**WHAT YOU WILL DO**
Reproduce all of the data that follows, character for character.

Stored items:
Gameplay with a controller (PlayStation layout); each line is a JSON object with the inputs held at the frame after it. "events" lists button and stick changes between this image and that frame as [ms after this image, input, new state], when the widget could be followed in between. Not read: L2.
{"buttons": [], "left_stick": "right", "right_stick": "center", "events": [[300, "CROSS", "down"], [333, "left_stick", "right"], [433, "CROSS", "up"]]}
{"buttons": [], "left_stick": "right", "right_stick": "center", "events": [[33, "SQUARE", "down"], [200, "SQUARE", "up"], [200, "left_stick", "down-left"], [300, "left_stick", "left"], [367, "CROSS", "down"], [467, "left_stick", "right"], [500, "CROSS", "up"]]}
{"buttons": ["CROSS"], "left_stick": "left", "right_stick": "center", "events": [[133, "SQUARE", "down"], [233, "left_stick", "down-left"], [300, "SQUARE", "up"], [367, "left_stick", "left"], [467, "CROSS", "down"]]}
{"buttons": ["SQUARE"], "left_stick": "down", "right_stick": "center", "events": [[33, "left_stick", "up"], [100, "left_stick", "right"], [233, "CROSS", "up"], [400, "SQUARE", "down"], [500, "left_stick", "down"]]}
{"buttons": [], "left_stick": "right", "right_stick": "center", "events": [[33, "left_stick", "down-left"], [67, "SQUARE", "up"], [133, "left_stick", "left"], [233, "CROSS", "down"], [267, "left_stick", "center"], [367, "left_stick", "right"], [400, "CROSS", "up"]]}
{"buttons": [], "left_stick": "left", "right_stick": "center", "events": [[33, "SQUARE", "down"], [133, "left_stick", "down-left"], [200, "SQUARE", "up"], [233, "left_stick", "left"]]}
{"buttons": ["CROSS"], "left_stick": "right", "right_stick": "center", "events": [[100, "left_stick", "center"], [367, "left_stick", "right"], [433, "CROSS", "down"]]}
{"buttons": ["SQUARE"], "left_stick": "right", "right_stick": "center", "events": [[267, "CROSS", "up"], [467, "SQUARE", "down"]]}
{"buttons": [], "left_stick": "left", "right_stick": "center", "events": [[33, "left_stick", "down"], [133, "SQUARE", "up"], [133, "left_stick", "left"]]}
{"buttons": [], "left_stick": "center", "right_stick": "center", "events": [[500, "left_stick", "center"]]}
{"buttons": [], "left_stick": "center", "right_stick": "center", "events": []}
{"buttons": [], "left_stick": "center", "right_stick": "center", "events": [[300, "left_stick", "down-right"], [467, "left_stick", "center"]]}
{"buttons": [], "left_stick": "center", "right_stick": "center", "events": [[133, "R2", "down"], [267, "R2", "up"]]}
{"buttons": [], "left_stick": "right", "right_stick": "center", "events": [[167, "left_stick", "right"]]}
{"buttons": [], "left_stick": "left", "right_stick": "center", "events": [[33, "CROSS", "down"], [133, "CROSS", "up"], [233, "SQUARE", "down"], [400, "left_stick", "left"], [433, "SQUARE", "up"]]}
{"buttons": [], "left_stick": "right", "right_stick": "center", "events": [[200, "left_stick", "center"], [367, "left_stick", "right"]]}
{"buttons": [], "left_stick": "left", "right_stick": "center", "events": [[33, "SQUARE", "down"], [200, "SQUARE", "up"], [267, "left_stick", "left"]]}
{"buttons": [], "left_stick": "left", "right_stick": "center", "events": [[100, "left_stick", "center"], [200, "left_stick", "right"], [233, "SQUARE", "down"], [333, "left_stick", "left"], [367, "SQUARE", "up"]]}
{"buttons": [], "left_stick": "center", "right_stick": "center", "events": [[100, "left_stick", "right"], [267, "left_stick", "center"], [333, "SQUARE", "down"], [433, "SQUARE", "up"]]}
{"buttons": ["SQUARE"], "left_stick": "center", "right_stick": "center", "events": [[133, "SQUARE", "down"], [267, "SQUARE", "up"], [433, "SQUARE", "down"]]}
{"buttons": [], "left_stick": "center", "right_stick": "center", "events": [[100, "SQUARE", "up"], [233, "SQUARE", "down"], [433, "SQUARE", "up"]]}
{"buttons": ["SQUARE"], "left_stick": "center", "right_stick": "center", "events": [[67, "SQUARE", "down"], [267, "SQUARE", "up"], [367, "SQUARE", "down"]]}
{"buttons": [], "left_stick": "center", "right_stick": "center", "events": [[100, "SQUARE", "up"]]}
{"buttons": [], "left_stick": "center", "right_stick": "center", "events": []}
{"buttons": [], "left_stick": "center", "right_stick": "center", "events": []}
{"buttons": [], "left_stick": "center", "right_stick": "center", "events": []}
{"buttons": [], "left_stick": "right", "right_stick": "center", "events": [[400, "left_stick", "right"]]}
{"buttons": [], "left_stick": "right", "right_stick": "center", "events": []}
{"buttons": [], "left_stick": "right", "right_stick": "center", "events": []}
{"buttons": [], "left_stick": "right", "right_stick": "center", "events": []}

**THE ANSWER**
Gameplay with a controller (PlayStation layout); each line is a JSON object with the inputs held at the frame after it. "events" lists button and stick changes between this image and that frame as [ms after this image, input, new state], when the widget could be followed in between. Not read: L2.
{"buttons": [], "left_stick": "right", "right_stick": "center", "events": [[300, "CROSS", "down"], [333, "left_stick", "right"], [433, "CROSS", "up"]]}
{"buttons": [], "left_stick": "right", "right_stick": "center", "events": [[33, "SQUARE", "down"], [200, "SQUARE", "up"], [200, "left_stick", "down-left"], [300, "left_stick", "left"], [367, "CROSS", "down"], [467, "left_stick", "right"], [500, "CROSS", "up"]]}
{"buttons": ["CROSS"], "left_stick": "left", "right_stick": "center", "events": [[133, "SQUARE", "down"], [233, "left_stick", "down-left"], [300, "SQUARE", "up"], [367, "left_stick", "left"], [467, "CROSS", "down"]]}
{"buttons": ["SQUARE"], "left_stick": "down", "right_stick": "center", "events": [[33, "left_stick", "up"], [100, "left_stick", "right"], [233, "CROSS", "up"], [400, "SQUARE", "down"], [500, "left_stick", "down"]]}
{"buttons": [], "left_stick": "right", "right_stick": "center", "events": [[33, "left_stick", "down-left"], [67, "SQUARE", "up"], [133, "left_stick", "left"], [233, "CROSS", "down"], [267, "left_stick", "center"], [367, "left_stick", "right"], [400, "CROSS", "up"]]}
{"buttons": [], "left_stick": "left", "right_stick": "center", "events": [[33, "SQUARE", "down"], [133, "left_stick", "down-left"], [200, "SQUARE", "up"], [233, "left_stick", "left"]]}
{"buttons": ["CROSS"], "left_stick": "right", "right_stick": "center", "events": [[100, "left_stick", "center"], [367, "left_stick", "right"], [433, "CROSS", "down"]]}
{"buttons": ["SQUARE"], "left_stick": "right", "right_stick": "center", "events": [[267, "CROSS", "up"], [467, "SQUARE", "down"]]}
{"buttons": [], "left_stick": "left", "right_stick": "center", "events": [[33, "left_stick", "down"], [133, "SQUARE", "up"], [133, "left_stick", "left"]]}
{"buttons": [], "left_stick": "center", "right_stick": "center", "events": [[500, "left_stick", "center"]]}
{"buttons": [], "left_stick": "center", "right_stick": "center", "events": []}
{"buttons": [], "left_stick": "center", "right_stick": "center", "events": [[300, "left_stick", "down-right"], [467, "left_stick", "center"]]}
{"buttons": [], "left_stick": "center", "right_stick": "center", "events": [[133, "R2", "down"], [267, "R2", "up"]]}
{"buttons": [], "left_stick": "right", "right_stick": "center", "events": [[167, "left_stick", "right"]]}
{"buttons": [], "left_stick": "left", "right_stick": "center", "events": [[33, "CROSS", "down"], [133, "CROSS", "up"], [233, "SQUARE", "down"], [400, "left_stick", "left"], [433, "SQUARE", "up"]]}
{"buttons": [], "left_stick": "right", "right_stick": "center", "events": [[200, "left_stick", "center"], [367, "left_stick", "right"]]}
{"buttons": [], "left_stick": "left", "right_stick": "center", "events": [[33, "SQUARE", "down"], [200, "SQUARE", "up"], [267, "left_stick", "left"]]}
{"buttons": [], "left_stick": "left", "right_stick": "center", "events": [[100, "left_stick", "center"], [200, "left_stick", "right"], [233, "SQUARE", "down"], [333, "left_stick", "left"], [367, "SQUARE", "up"]]}
{"buttons": [], "left_stick": "center", "right_stick": "center", "events": [[100, "left_stick", "right"], [267, "left_stick", "center"], [333, "SQUARE", "down"], [433, "SQUARE", "up"]]}
{"buttons": ["SQUARE"], "left_stick": "center", "right_stick": "center", "events": [[133, "SQUARE", "down"], [267, "SQUARE", "up"], [433, "SQUARE", "down"]]}
{"buttons": [], "left_stick": "center", "right_stick": "center", "events": [[100, "SQUARE", "up"], [233, "SQUARE", "down"], [433, "SQUARE", "up"]]}
{"buttons": ["SQUARE"], "left_stick": "center", "right_stick": "center", "events": [[67, "SQUARE", "down"], [267, "SQUARE", "up"], [367, "SQUARE", "down"]]}
{"buttons": [], "left_stick": "center", "right_stick": "center", "events": [[100, "SQUARE", "up"]]}
{"buttons": [], "left_stick": "center", "right_stick": "center", "events": []}
{"buttons": [], "left_stick": "center", "right_stick": "center", "events": []}
{"buttons": [], "left_stick": "center", "right_stick": "center", "events": []}
{"buttons": [], "left_stick": "right", "right_stick": "center", "events": [[400, "left_stick", "right"]]}
{"buttons": [], "left_stick": "right", "right_stick": "center", "events": []}
{"buttons": [], "left_stick": "right", "right_stick": "center", "events": []}
{"buttons": [], "left_stick": "right", "right_stick": "center", "events": []}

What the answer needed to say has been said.